Efforts to form an artillery battalion in the newly re-established Republic of Estonia started taking shape in 1996, when a working group, called "Viro projekti" (Estonian project), was established under the Finnish Defence Command to assist the development of Estonian Defence Forces. Reserve colonel Jouko Kivimäki was chosen to assist the restoration and development of the artillery unit. Formation of the unit was not easy, because there were very few officers available, infrastructure was severely lacking and there was almost no necessary equipment. Due to these limitations, the first soldiers started receiving training in Finland in September 1997. By early 1998, the soldiers had completed their training. Finnish Defence Forces also donated various equipment, including 105 mm H61-37 howitzers, which arrived between December 1997 to February 1998.

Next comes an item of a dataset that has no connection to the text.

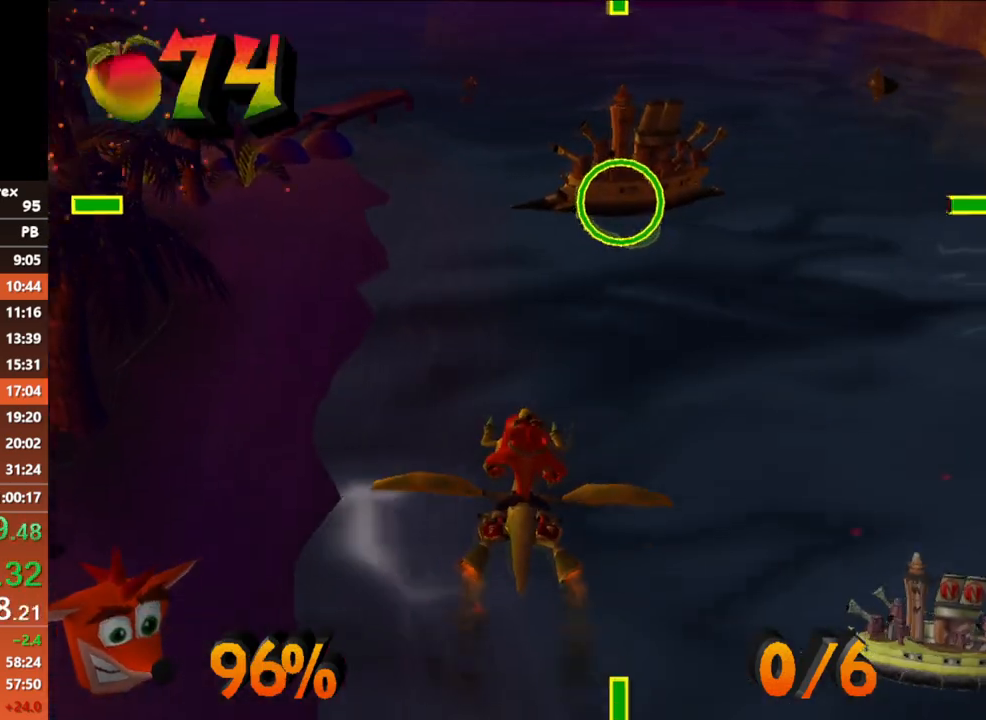
{"buttons": ["A"], "left_stick": "center", "button_events": []}
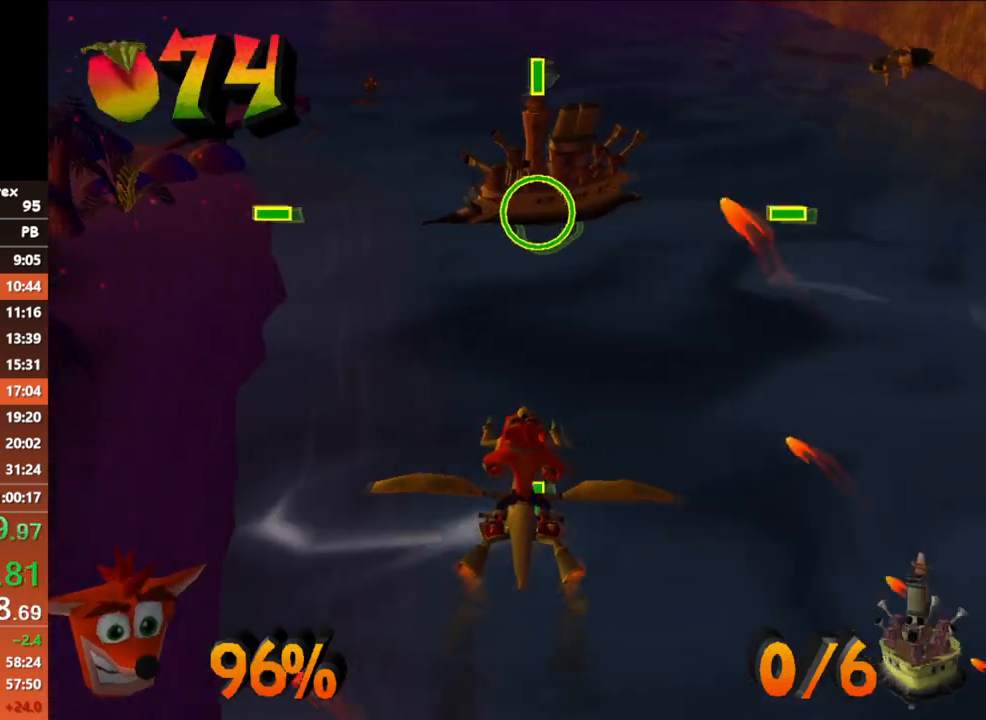
{"buttons": ["A"], "left_stick": "center", "button_events": []}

The unit was officially restored on 20 March 1998, when the Northern Separate Infantry Battalion was transformed into the Artillery Group. The unit received its flag on 20 March 2001. On 1 February 2003, the unit was subordinated to the Tapa Training Center. Between 2003–2004, the Artillery Group received 155 mm FH-70 howitzers from Germany, and in 2008, it received 122 mm howitzers from Finland, which replaced the old 105 mm howitzers. On 1 July 2008, the unit was transferred under the North-Eastern Regional Defence Command. On 1 January 2009, the Artillery Group was renamed the Artillery Battalion. On 1 August 2014, the battalion was made part of the 1st Infantry Brigade. As of 2014, the Artillery Battalion consisted of a headquarters, headquarters and support battery, artillery school, and a fires battery. As of 2023, the battalion reported directly to the headquarters of the Estonian Division.

The battalion is currently being re-equipped with 18 K9 Thunder self-propelled howitzers with full combat readiness projected to be achieved by 2026.

In the middle of the 2025, an artillery regiment was created to replace the artillery battalion. Creating a regiment strengthens the unit's capabilities and enhances training.